Florescent Display and Rainbow Gallery Exhibit

Fluourescent rocks and minerals in the Fluorescent Exhibit Room at the Rice Northwest Rock and Mineral Museum.Our “Rainbow Gallery” of natural minerals emits brilliant colors when energized with ultraviolet “black” light. This gallery is always one of the favorite sights to see at the Rice Museum. Watch as both shortwave and longwave fluorescent lighting is shown upon what appears to be relatively colorless stones… the rocks will reveal bright, beautiful colors. This is caused by minerals contained in the rocks that react to UV lighting.

Fossil Gallery and Exhibit

The Fossil Gallery is full of mysterious things from the distant past. Ever wanted to see a full dinosaur skeleton up close? How about some fossilized dino-dung? From ammonites and trilobites to mammoth tusks, to dinosaur eggs; you’ll get a heavy dose of deep history (prehistory, in fact!) when you visit this awesome display. The Fossil Gallery features “Tucker”, a three-dimensional baby psittacosaurus dinosaur. Learn about fossils and trace fossils, dinosaur eggs, and see prehistoric relics of land, air and sea creatures from the Northwest and around the globe. Touch and identify fossils, rocks and minerals on an interactive table – test your geologic knowledge!

Lapidary Arts Gallery and Exhibit

Hand Carved Agate artwork at the Rice Northwest Rock and Mineral Museum.See cut and polished works of art, sparkling gemstones and ornate, one-of-a-kind carvings. What’s your birthstone? The Lapidary Arts Gallery is the section of the museum with the most sparkles. Here you will find treasured jewels from all around the world, including rubies, sapphires, diamonds, and emeralds.

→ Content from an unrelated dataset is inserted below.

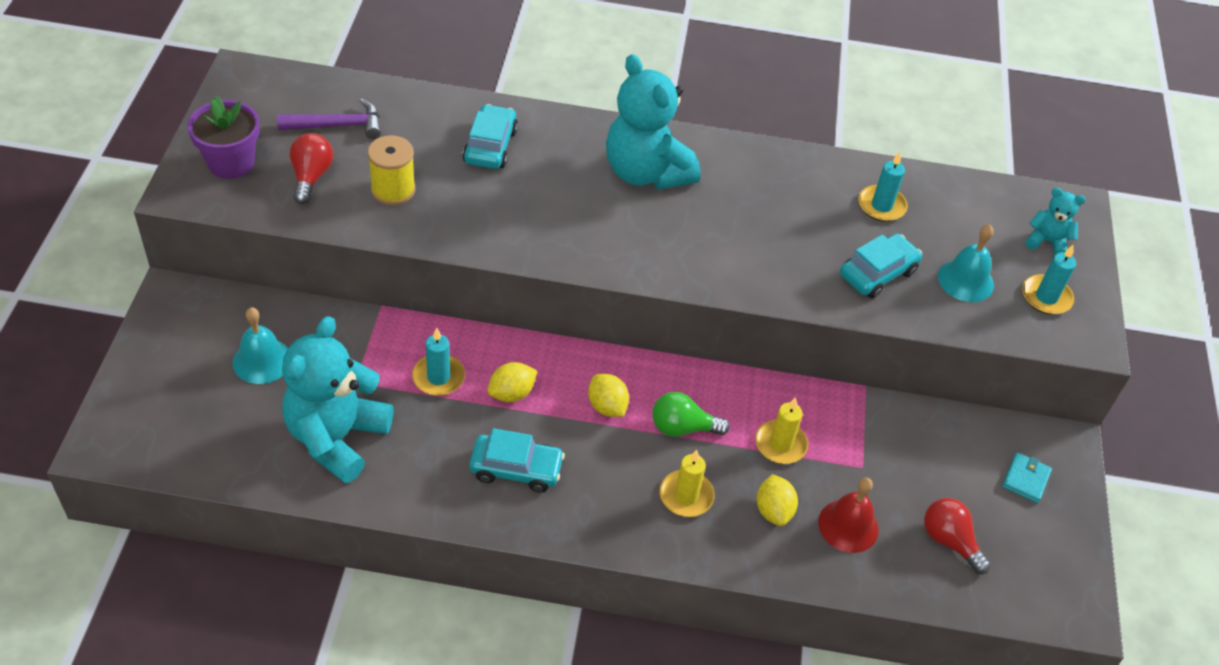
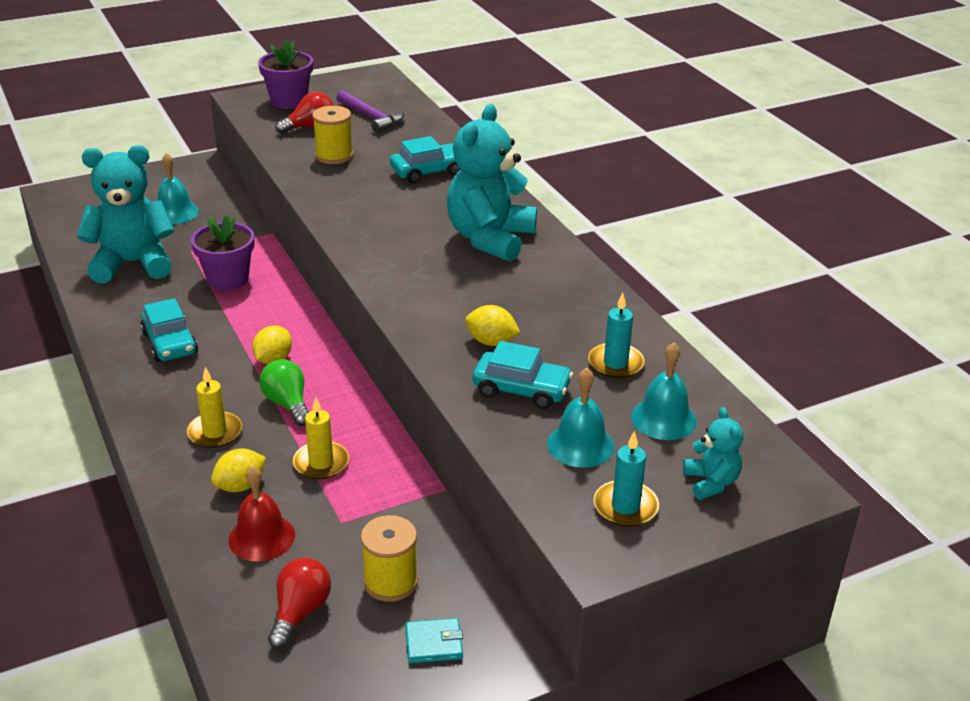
camera: 60 degrees right, 15 degrees down
(438, 377) = (228, 279): turquoise candle -> purple flower pot
(511, 393) = (243, 313): yellow lemon -> yellow lemon (491, 342)
(949, 471) = (390, 582): none -> yellow spool
(964, 221) = (663, 418): none -> turquoise bell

Take a moment to find your birthstone or catch a glimpse of our skillfully carved Oregon opal, etched with an image of Mt. Hood.

Agate Gallery and Exhibit

Enjoy unique agates from classic localities in Brazil, Mexico, Argentina, and specimens from other worldwide locations. Learn how to spot the difference between a naturally colored and synthetically colored (dyed) agate. Learn everything you’d ever want to know about those semi-transparent stones you’ve been collecting from random beach and/or roadside locations all your life.

Fred Van Sant Faceting Display and Exhibit

Fred Van Sant was a man of many talents and surprises. Not only was he one of the world’s finest and most creative gem faceters, he was a poet, a musician, and an original, deep thinker on many subjects, especially regarding his philosophy on how man thought, and man’s purpose in the world. Visit the Museum to see a beautiful display of dozens of Fred’s faceted stones, as well as his original faceting machine.

Mineralogy Gallery and Exhibit

“If it isn’t dug, it’s grown.” Enjoy education in the form of crystal growth and shapes, the hardness scale; learn how and why we reproduce minerals. See how minerals affect our daily lives with unimaginable uses, such as our homes, roads, food, transportation, electronics, toys, medicines, even our toothpaste.